Just one other point, in the discussion of "droplets" as the medium of transmission it is useful to also include "aerosolized" virus given the clear effect of clouds carrying enough virus to create many indoor spreading
Efficacy of results in relation to time exposure
Alan Henderson |
What were the timing criteria for the study? For instance, were the masks worn for a time period of "x" minutes before the test began and rates were measured?

Are extended wear times for cloth masks over multiple day periods able to replicate these types of reduced transmission rates? Is there a saturation rate/level in the mask filtration at which the aerosolized contaminants penetrate freely? What increased risk does that pose to the general public ?

My concern is that studies conducted in such controlled settings  do not replicate accurate public incorporation of mask utilization. Studies
should push the limits (i.e., how long does a mask, of "x" type, filter / prevent transmission efficiency above 20%, what conditions exacerbate efficiency, washing re-usable cloth masks and efficiency over-time).

We know the hazards that COVID-19 can cause. We should be arming the public and government entities with the holistic analysis of the threat for public application, not for lab conditions with fresh equipment.
Full-scale national masking policy needed, so we can all wear better masks
KEITH SCHLESINGER, PhD History | Concerned citizen
The commitment of the UNC team to continue its research and assessment over a period of months and update its published results is very encouraging. Persistence and continuous work are the essential things needed if masking amongst the wider public is going to improve both in quality and in quantity.

It is high time for the disparate efforts of FDA, EPA, Dept. of Homeland Security DHS (through its Science & Technology Directorate) and CDC (through its National Personal Protection Technology Lab under NIOSH) to coordinate and reconcile themselves. That would permit the federal government to offer the
UNC team and others working on better masks (including the UI-Urbana team using electric cookers to decontaminate N95 type masks and the Beth Israel Deaconess Medical Centre/Harvard Medical School team using microwave ovens to do the same) the opportunity to have their work fully vetted for purposes of formulating a unified, consistent, and robust national public policy regarding mask recommendations, provisioning of supply chains, and ways of ensuring equity in accessing materials and methods.

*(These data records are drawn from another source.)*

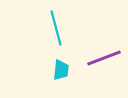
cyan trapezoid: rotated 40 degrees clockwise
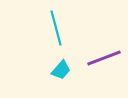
cyan trapezoid: rotated 35 degrees clockwise
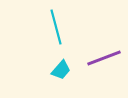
cyan line: moved 1 px up
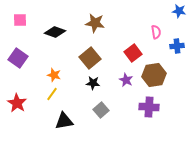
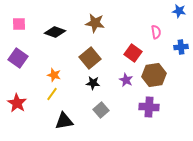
pink square: moved 1 px left, 4 px down
blue cross: moved 4 px right, 1 px down
red square: rotated 18 degrees counterclockwise
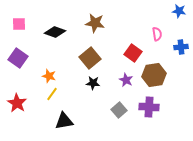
pink semicircle: moved 1 px right, 2 px down
orange star: moved 5 px left, 1 px down
gray square: moved 18 px right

The goal should be for the public to access the most protective masks available and to reuse them as long as it is reasonably safe and feasible to do so. Not only will this ease the supply chain issue, but it will also begin to address the enormous plastic pollution problem being generated by the use of disposable masks far beyond the boundaries of the professional medical community.

The do-it-yourself (DIY) spirit associated with the work done by the UNC team and others, combined with standard peer-reviewed science, government research support, and evidence-based policy formulation can produce the kind of certitude necessary to win over the uncertain and confused, and win back the skeptical and rebellious.

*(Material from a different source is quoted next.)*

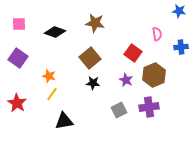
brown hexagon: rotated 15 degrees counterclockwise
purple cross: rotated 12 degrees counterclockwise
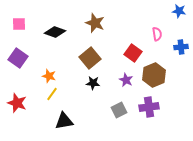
brown star: rotated 12 degrees clockwise
red star: rotated 12 degrees counterclockwise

Absent this kind of determined, organised and comprehensive effort, the chaos that has largely reigned for nearly a year in the USA and some other countries will maintain its grip on significant portions of humanity. Given the slow deployment of vaccines, the inequitable distribution of those vaccines inside the USA and across the world, and the increasing liklihood that COVID-19 variants will reduce the efficacy of existing vaccines over the coming months, masking will likely remain the single most important protective technology available to the greatest number of people. The better we perform masking as a society, the healthier we will be from medical, psychological, educational and economic standpoints. Otherwise, we will pay a high and painful price in all these areas for continuing disunity and collective immaturity.